Non-homothetic CES preferences: Household preferences over rural and urban goods that are not homogeneous of degree one in income, specified as a CES aggregate with a subsistence floor for the rural (agricultural) good. At low income levels, households devote large budget shares to food; as income rises, spending shifts toward urban goods and housing. This demand-side non-homotheticity is the channel through which rising income generates structural change.
Food problem (Schultz, 1953): The condition in which low agricultural productivity forces households to devote a large fraction of resources to meeting subsistence food needs, leaving little for housing expenditure. In the paper’s model, the food problem makes cities initially small and very dense; as agricultural productivity rises and the food problem relaxes, cities can expand in area.
Commuting cost function tau(l_k): Spatial frictions proportional to the worker’s distance from the city center and the urban wage, of the functional form tau(l_k) = a * w_{u,k}^{xi_w} * l_k^{xi_l}, where xi_w in (0,1) captures the endogenous adoption of faster commuting modes as wages rise.
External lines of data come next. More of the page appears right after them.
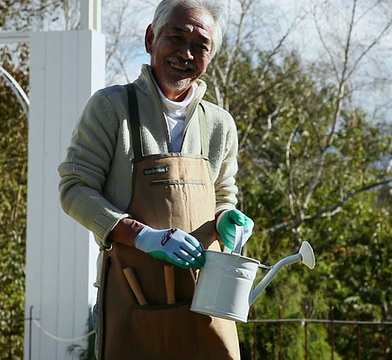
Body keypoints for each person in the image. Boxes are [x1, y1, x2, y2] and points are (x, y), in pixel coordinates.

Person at [58, 0, 254, 358]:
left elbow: (224, 194)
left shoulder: (219, 124)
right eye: (175, 38)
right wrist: (142, 235)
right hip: (134, 298)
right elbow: (74, 189)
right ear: (150, 39)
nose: (186, 53)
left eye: (200, 46)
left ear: (210, 56)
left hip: (207, 301)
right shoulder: (111, 108)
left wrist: (228, 218)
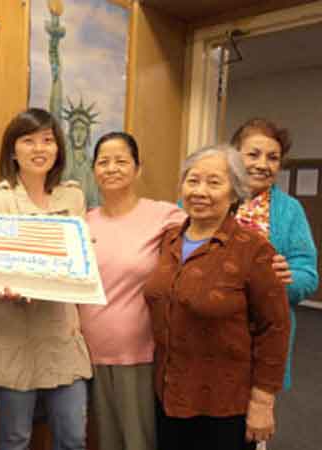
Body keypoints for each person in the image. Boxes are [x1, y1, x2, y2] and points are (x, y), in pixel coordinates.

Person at [144, 145, 290, 450]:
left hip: (225, 405)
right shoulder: (167, 240)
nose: (200, 191)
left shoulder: (253, 250)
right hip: (169, 396)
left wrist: (263, 402)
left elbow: (274, 329)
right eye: (193, 180)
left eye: (214, 182)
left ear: (235, 192)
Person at [0, 108, 92, 450]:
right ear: (13, 150)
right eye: (29, 140)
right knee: (15, 438)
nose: (40, 148)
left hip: (59, 332)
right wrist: (7, 286)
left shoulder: (73, 196)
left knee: (73, 437)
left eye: (48, 140)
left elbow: (78, 261)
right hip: (12, 334)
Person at [78, 132, 186, 450]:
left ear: (138, 169)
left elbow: (209, 237)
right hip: (87, 354)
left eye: (122, 161)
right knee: (105, 441)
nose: (112, 168)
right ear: (93, 169)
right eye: (104, 162)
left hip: (137, 353)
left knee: (139, 440)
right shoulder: (83, 222)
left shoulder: (164, 215)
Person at [231, 118, 319, 390]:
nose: (262, 164)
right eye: (253, 154)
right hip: (206, 331)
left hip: (263, 335)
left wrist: (285, 278)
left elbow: (307, 273)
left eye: (273, 158)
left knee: (252, 423)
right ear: (234, 156)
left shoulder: (290, 210)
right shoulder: (205, 195)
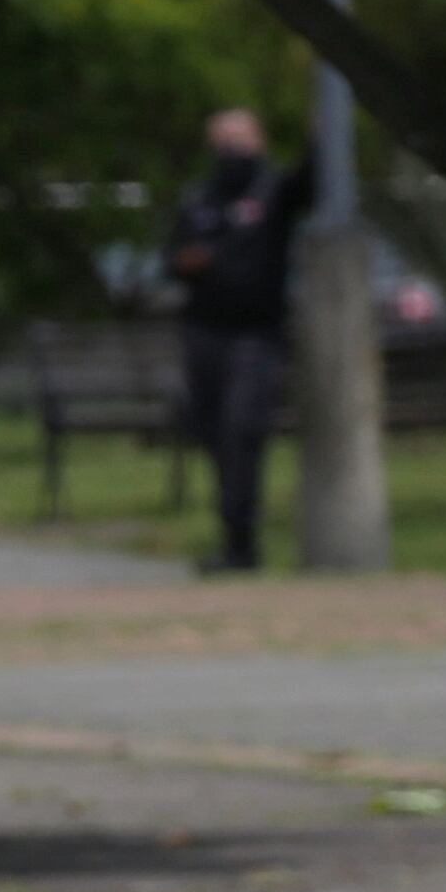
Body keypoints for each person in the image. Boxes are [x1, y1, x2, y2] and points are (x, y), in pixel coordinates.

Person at [162, 107, 303, 574]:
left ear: (259, 141)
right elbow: (171, 258)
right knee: (212, 433)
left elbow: (314, 181)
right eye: (223, 142)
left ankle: (242, 547)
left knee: (242, 428)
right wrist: (189, 262)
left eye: (239, 141)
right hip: (204, 333)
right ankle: (234, 538)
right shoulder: (200, 199)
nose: (231, 152)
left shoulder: (274, 192)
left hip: (256, 335)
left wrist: (324, 130)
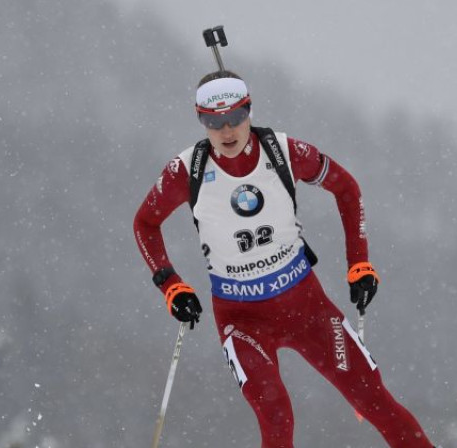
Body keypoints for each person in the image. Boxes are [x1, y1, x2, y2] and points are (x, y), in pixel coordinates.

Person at [134, 70, 436, 448]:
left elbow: (347, 189)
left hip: (307, 307)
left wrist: (359, 263)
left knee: (374, 399)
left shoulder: (284, 152)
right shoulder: (187, 170)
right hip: (242, 319)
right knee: (277, 416)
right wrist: (171, 285)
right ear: (200, 120)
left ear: (249, 112)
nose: (226, 131)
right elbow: (145, 223)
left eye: (235, 118)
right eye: (213, 121)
Concavity in both arguments is micro-founded by an optimizing commuting mode choice model, ensuring that the share of resources devoted to commuting falls as incomes rise.
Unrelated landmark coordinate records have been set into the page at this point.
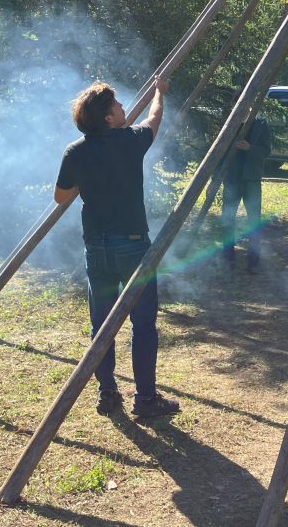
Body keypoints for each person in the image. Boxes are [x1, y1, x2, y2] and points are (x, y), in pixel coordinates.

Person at [54, 77, 179, 418]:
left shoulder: (75, 151)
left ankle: (107, 393)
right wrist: (159, 93)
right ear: (108, 117)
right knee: (143, 324)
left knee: (102, 324)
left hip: (97, 246)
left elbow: (61, 196)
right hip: (133, 247)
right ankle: (146, 399)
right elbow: (153, 120)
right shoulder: (130, 141)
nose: (124, 108)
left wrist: (90, 180)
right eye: (118, 105)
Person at [221, 90, 271, 273]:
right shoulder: (228, 125)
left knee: (253, 221)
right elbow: (218, 153)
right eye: (237, 103)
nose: (240, 107)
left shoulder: (260, 124)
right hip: (231, 179)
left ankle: (253, 261)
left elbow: (266, 151)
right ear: (233, 105)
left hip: (251, 179)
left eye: (244, 104)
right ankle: (228, 259)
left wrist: (251, 148)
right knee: (227, 220)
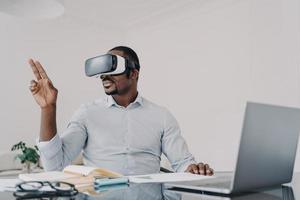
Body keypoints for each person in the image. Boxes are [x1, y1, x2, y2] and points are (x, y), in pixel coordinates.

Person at [29, 46, 214, 176]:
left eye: (112, 67)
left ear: (133, 73)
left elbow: (182, 163)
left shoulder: (161, 116)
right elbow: (54, 165)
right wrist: (48, 108)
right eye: (102, 70)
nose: (104, 76)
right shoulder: (87, 113)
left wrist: (193, 168)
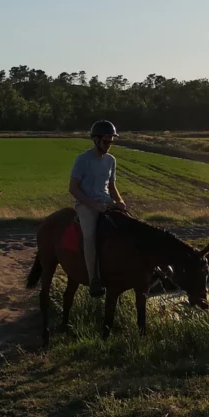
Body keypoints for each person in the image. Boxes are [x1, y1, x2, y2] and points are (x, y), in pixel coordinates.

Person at [69, 120, 127, 298]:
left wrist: (120, 201)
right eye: (106, 142)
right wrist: (92, 204)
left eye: (111, 142)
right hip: (86, 204)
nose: (109, 145)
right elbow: (73, 188)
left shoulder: (111, 160)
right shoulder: (82, 159)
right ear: (96, 139)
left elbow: (111, 186)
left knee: (129, 225)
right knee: (90, 236)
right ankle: (94, 279)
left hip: (105, 201)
Hockey-stick housing price path: The model’s prediction that real housing prices remain relatively flat over the period of active structural change — because city expansion at the extensive margin absorbs rising housing demand without large rent increases — before rising steeply once structural change slows and the extensive margin is exhausted. This prediction matches the empirical pattern documented by Knoll et al. (2017) for France and other advanced economies.